Like Mahler, Feirstein is beyond the comforts of religion, traditional patriotism, and cultural hope, though generously he acknowledges their health and value for those who have not seen what he has seen. Like Mahler he is on the outside looking in, recognizing the horrifying history that lies behind and beneath the dear superficial delights of middle-class cosmopolitan life.

The crowd laughs as if they've lived forever
And moves on to the outdoor amphitheater,
Black and gray in the sunlight, its gardens
Cemeterial, its statuary
Looking past Stresa where Mussolini fled
And the crowd, mindful of history, caught him
By the heels in Dongo, till he swung
Like the pendulum of a Borromean clock.

But Feirstein's sense of the dark past, his awareness of his vulnerability as a "little Jew," is not historical only, but personal. In his frightening series of poems based on the fairytales of the Brothers Grimm he explores the anguished dysfunction of the descendants of an immigrant family, trying to replicate the brittle myths of gentile happiness.

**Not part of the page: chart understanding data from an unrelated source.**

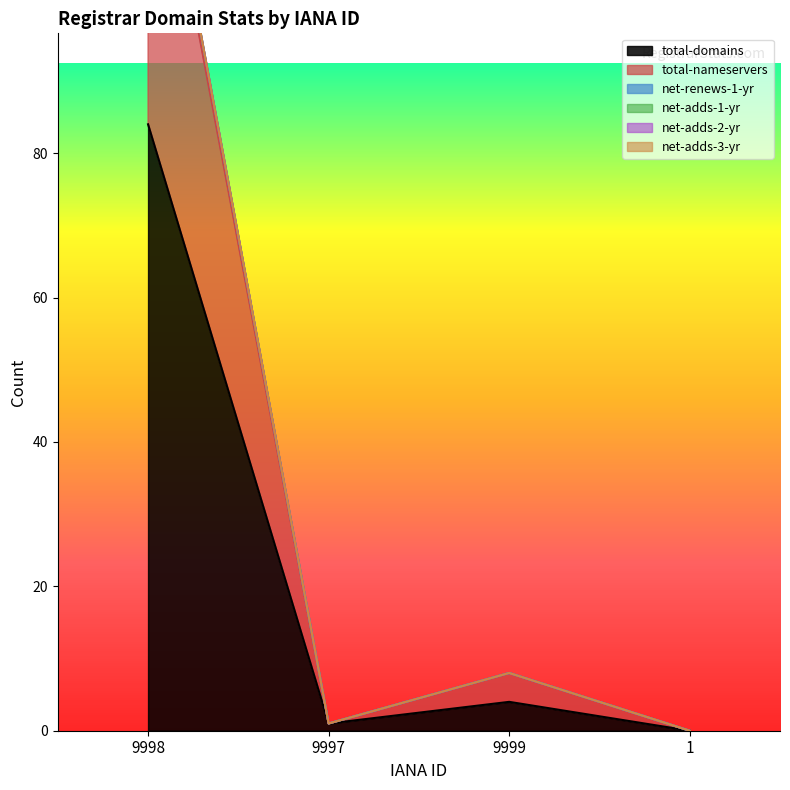

At how many categories does at least one series exceed 95?

1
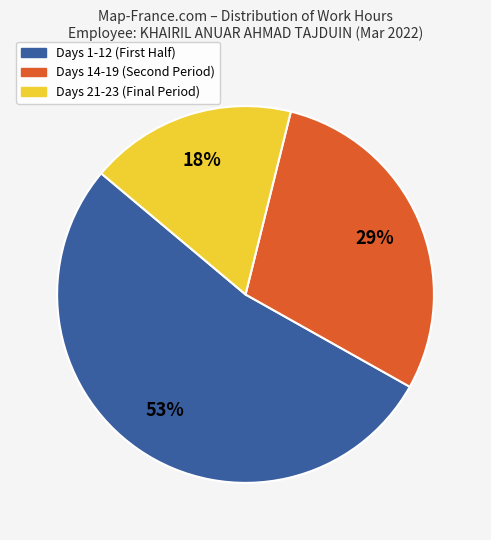

To the nearest percent, what is the average slice percentage?

33%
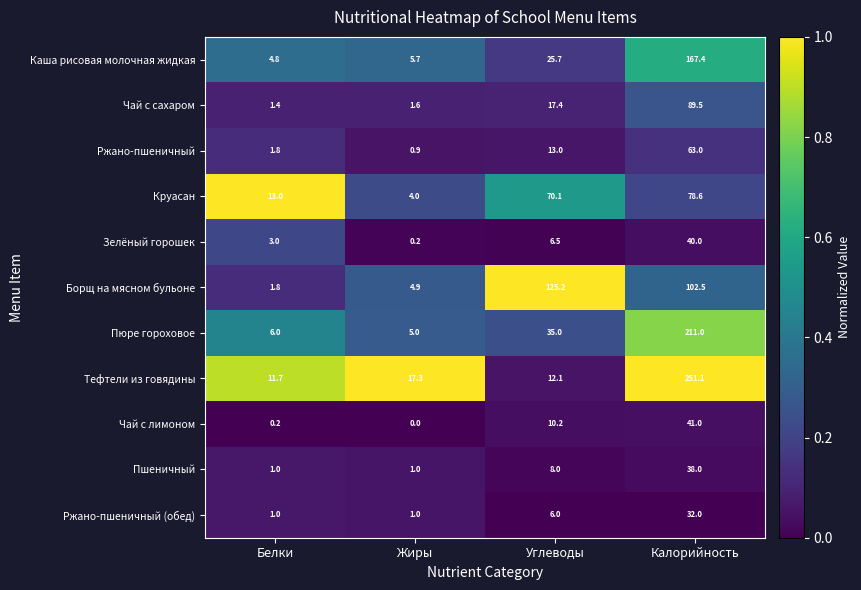

What is the spread (max minus min) of values at Жиры?

17.3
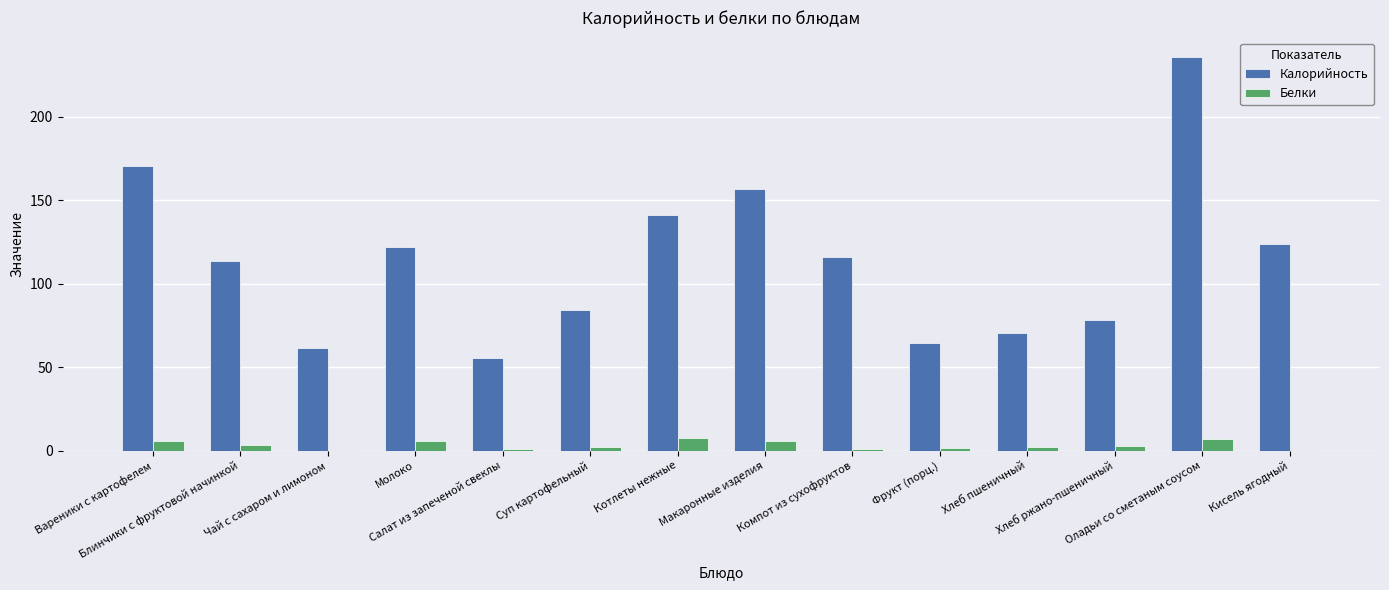

How many groups of bars are there?

14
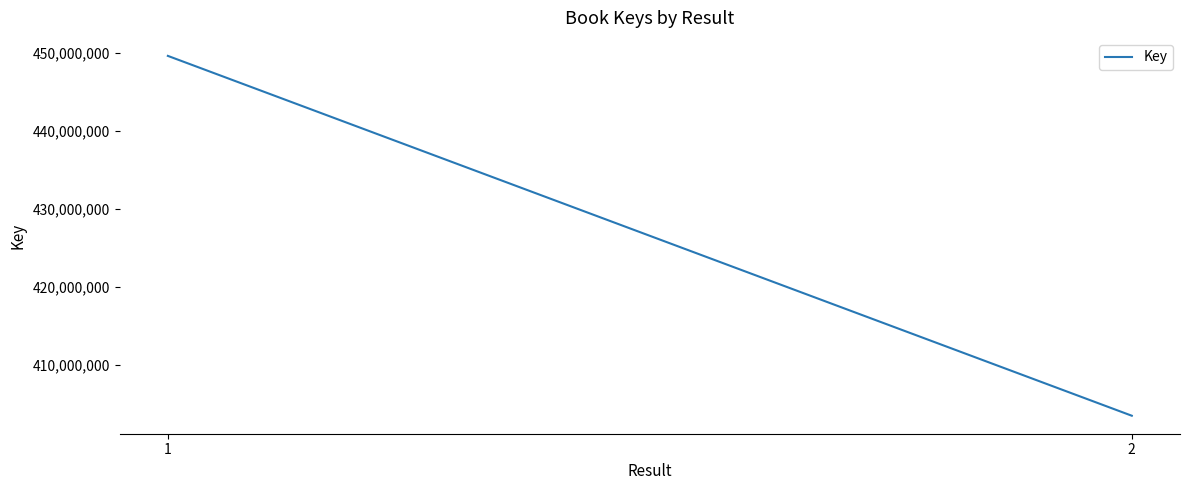

Reading right to left, list all the values displayed in this chart.

403484578	449576450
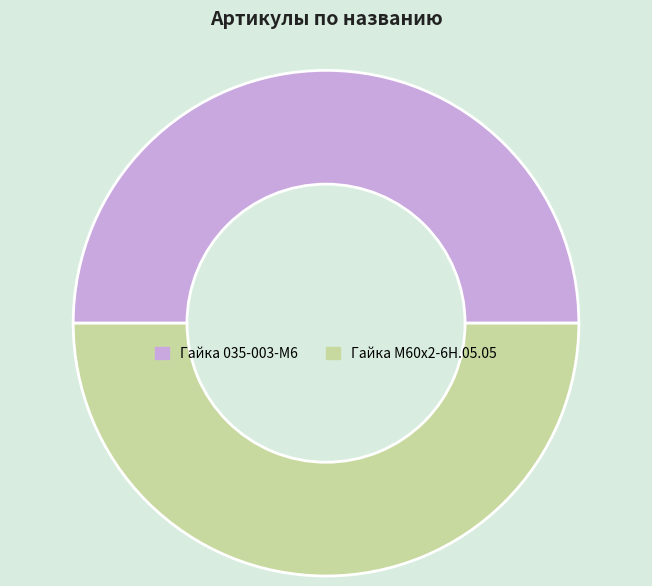

What is the ratio of the value at Гайка М60х2-6Н.05.05 to the value at Гайка 035-003-М6?

1.0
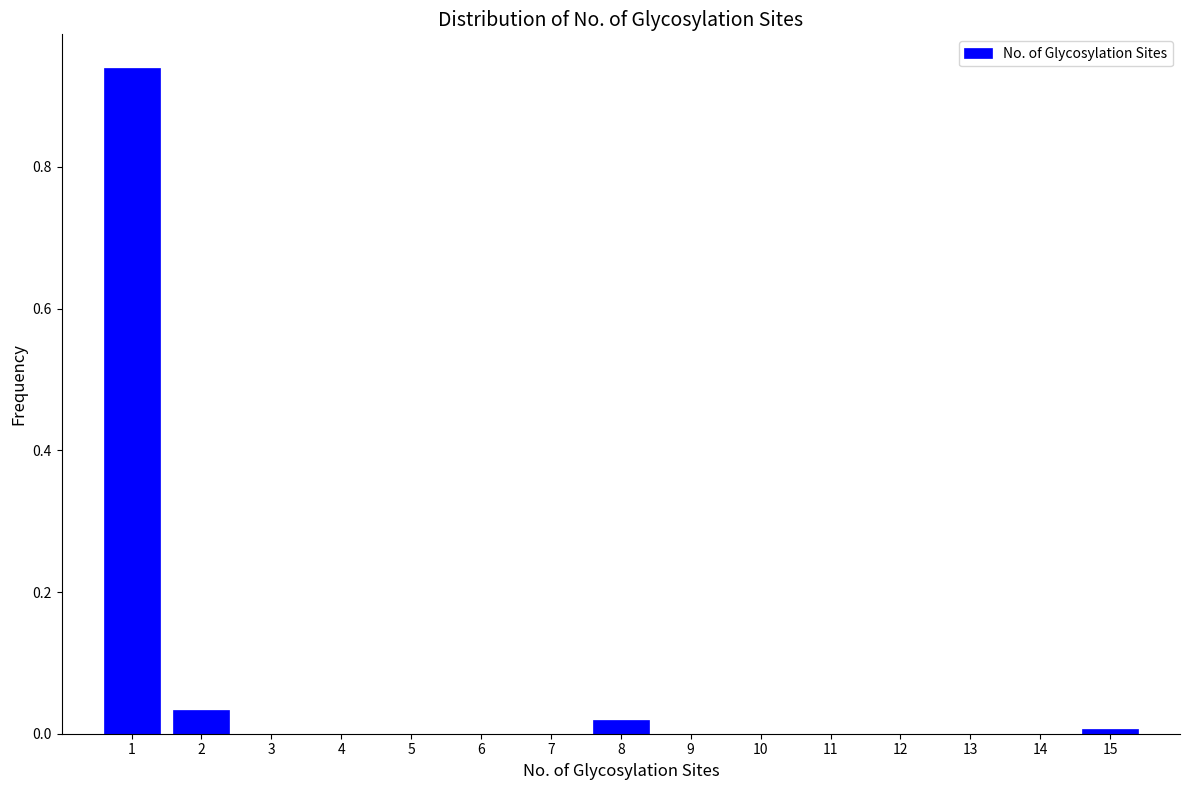

Reading left to right, transcribe this chart: for each bar, give the range it covers on the x-axis and its height. The values are not printed on the chart, so give them approximately, as read against the axis.

0.5 to 1.5: 0.94
1.5 to 2.5: 0.04
2.5 to 3.5: 0
3.5 to 4.5: 0
4.5 to 5.5: 0
5.5 to 6.5: 0
6.5 to 7.5: 0
7.5 to 8.5: 0.02
8.5 to 9.5: 0
9.5 to 10.5: 0
10.5 to 11.5: 0
11.5 to 12.5: 0
12.5 to 13.5: 0
13.5 to 14.5: 0
14.5 to 15.5: under 0.02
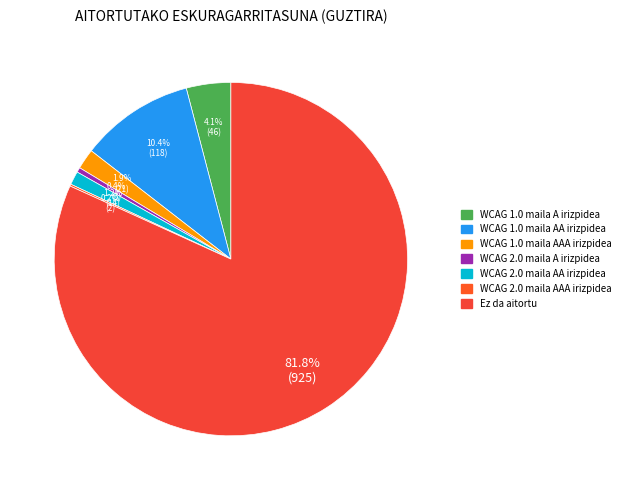

To the nearest percent, what is the difference between the WCAG 2.0 maila AAA irizpidea and WCAG 1.0 maila AAA irizpidea slice percentages?

2%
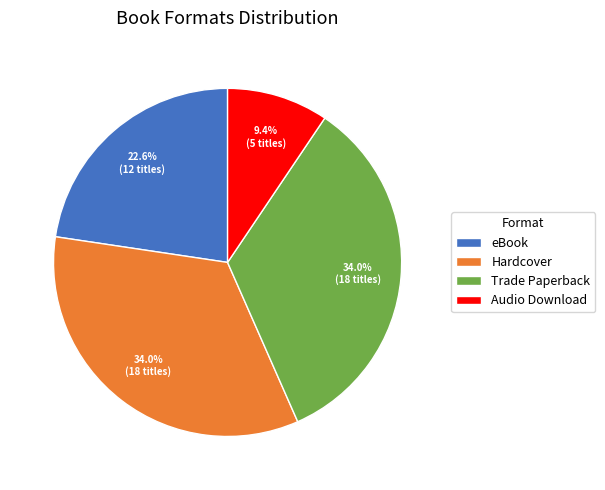

Does any single category account for the majority?

No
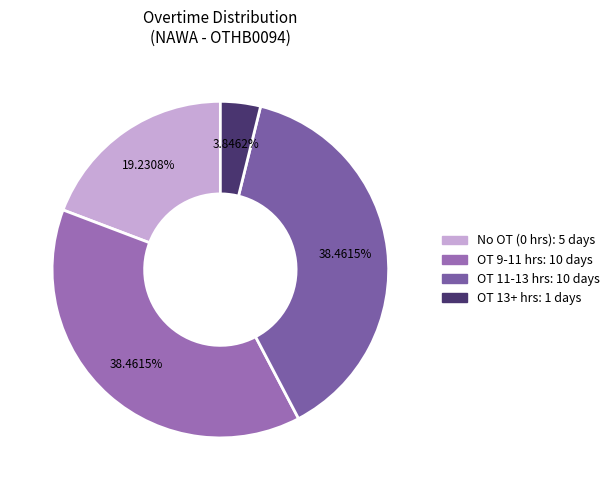

How many slices are in this pie chart?

4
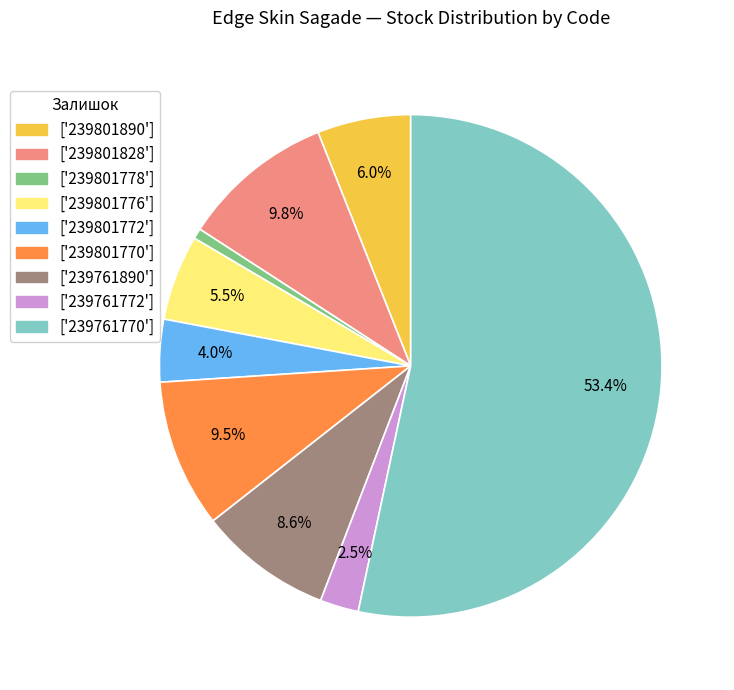

Does ['239761770'] represent more than half of the total?

Yes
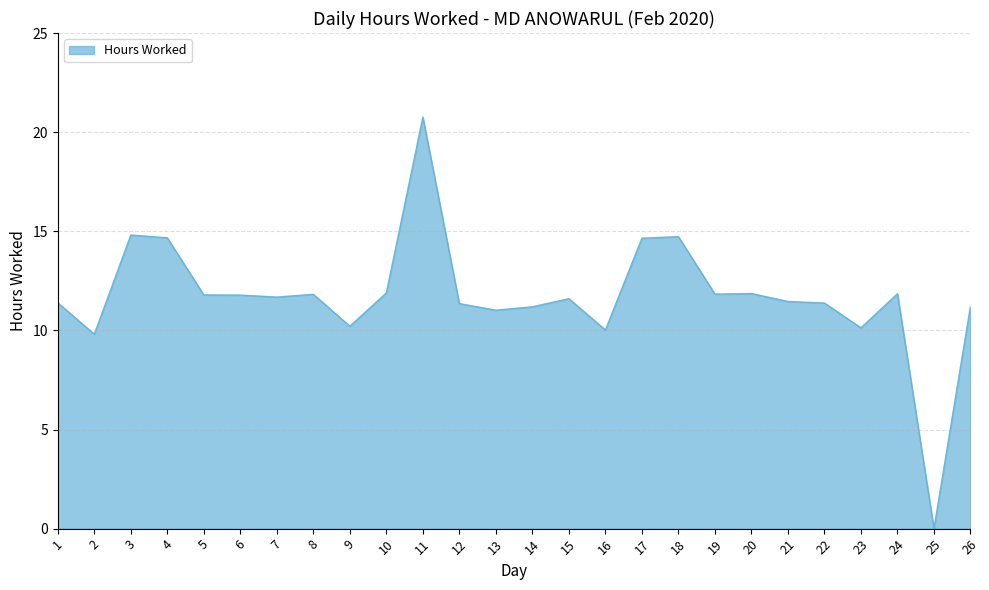

Is it true that the value at 16 is 18.0?

False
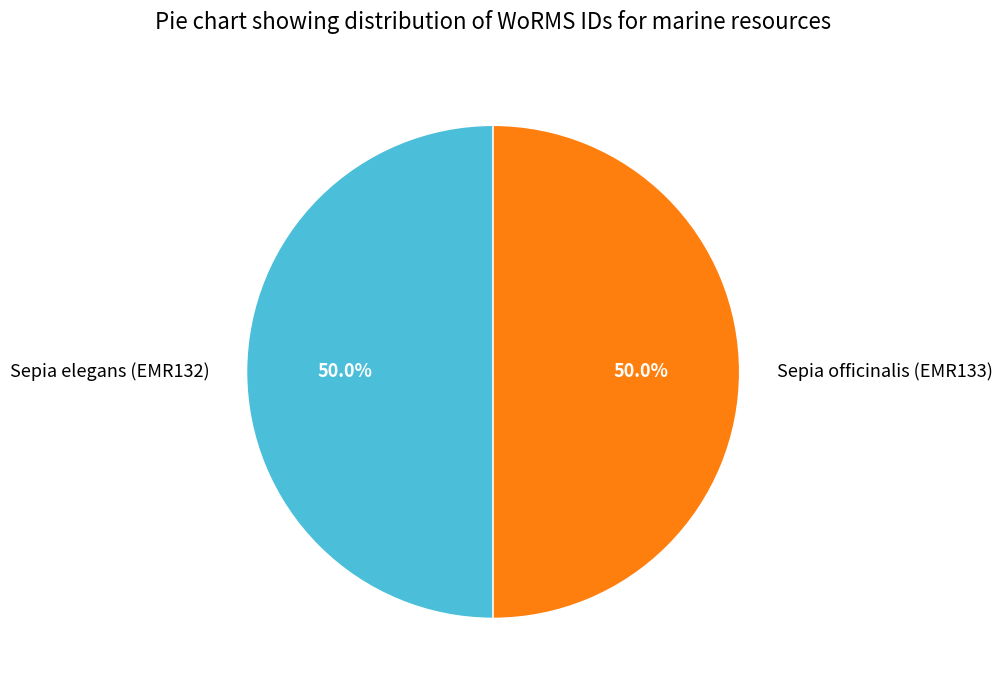

Count the number of slices in the pie.

2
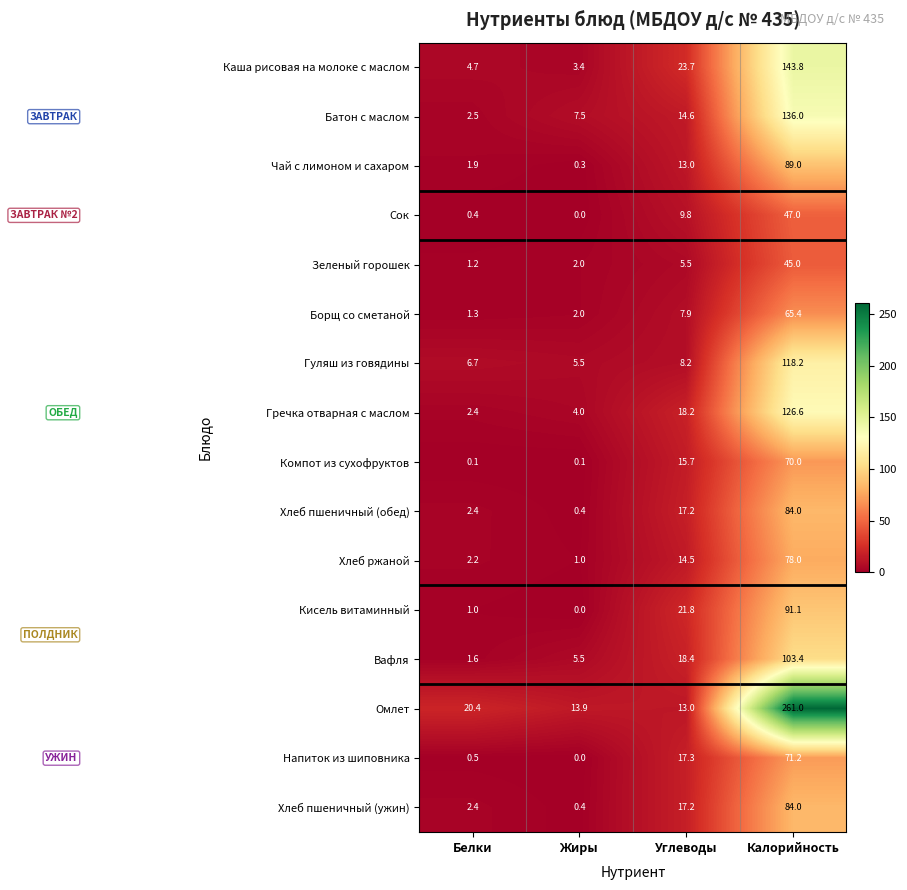

What is the total value across all series at Жиры?

46.0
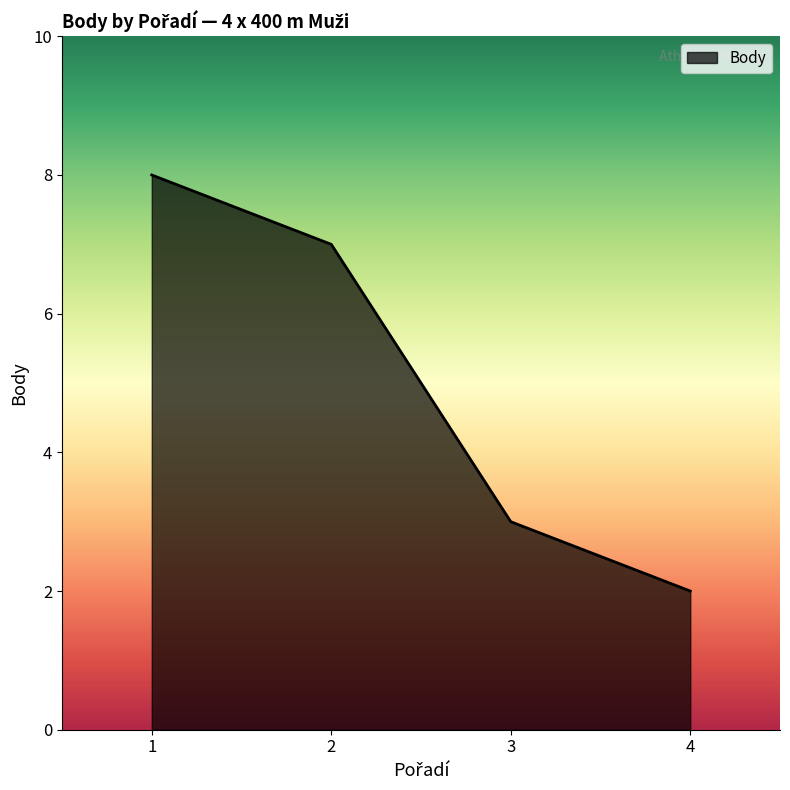

Reading left to right, extract all data points from this chart.

1=8	2=7	3=3	4=2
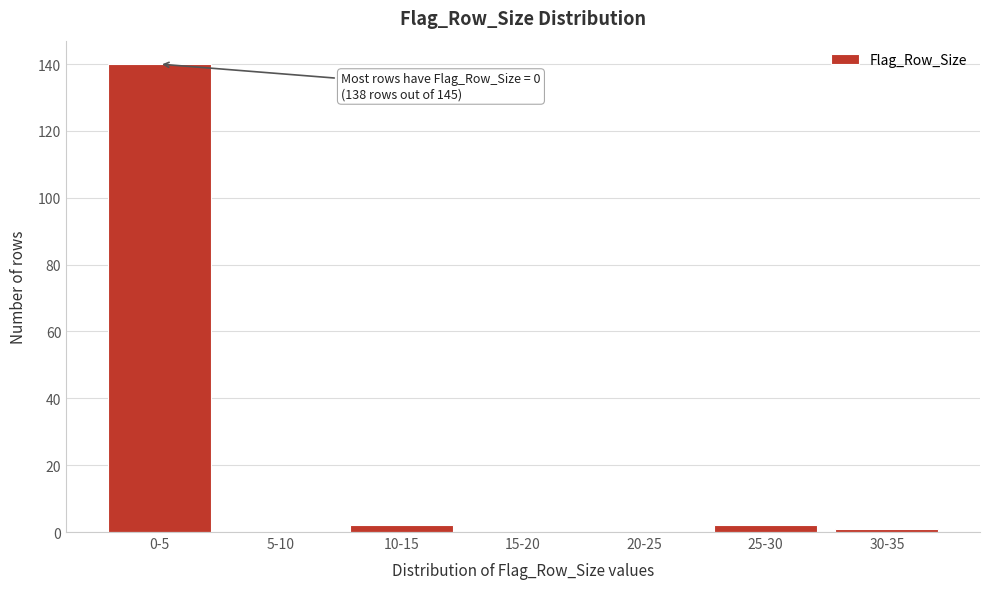

Reading right to left, list all the values displayed in this chart.

30-35=1	25-30=2	20-25=0	15-20=0	10-15=2	5-10=0	0-5=140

The history left its scars on his family and on him, and those scars turned him into a compassionate psychoanalyst, whose heroic and painful insight helped his many distinguished patients tell their own stories and reclaim their own lives and selves. "Gretel's Mom," a terrifying poem whose perfection is to my ear complete and compelling, is Feirstein's own act of heroic art, corralling the unbearable, and rendering it into artistic form.

Gretel's Mom

I ran out of the house
The world said Boo
I ran back to the house
My mother said I
I ran out of the house
The world said Die
I ran back to the house
My mother said Why
I ran out of the house
The world said Who
I ran back to the house
My mother said Lie
I ran out of the house
The world said Dread
I ran back to the house
My mother was dead

In Feirstein's "Father and Son" and "Lines Written on a Dedicated Bench" there is a glimpse of a vast healing reconciliation with the world, but in this surgically edited collection the focus is on the Reaper himself. What Feirstein is doing is helping us grow up, in an age when our attempts to be ageless and historyless turn us into ciphers. Our past ruins us and cripples us, as much by its loveliness as by its cruelty; but a being without a past has no weight and no purchase on the world. Feirstein held that purchase mightily until the end.

There are resources that can be brought to bear against death's final victory: in the continued vitality of his beloved New York, wounded by 9/11, but gallant still; in art and beauty, as in his poem about the Frick Gallery; in attention itself, as in his poem on a painting by Nicolas Maes, and in memory, as in "As Time Goes By":

And there were buts, but always and & and
Sitting in Central, doodling each other's hand,
And I recite poems, my simple fictions
In meter, rhyme, and New York diction.
As dusk drew near we'd hold a darkening kiss.
When you're distressed, you must remember this.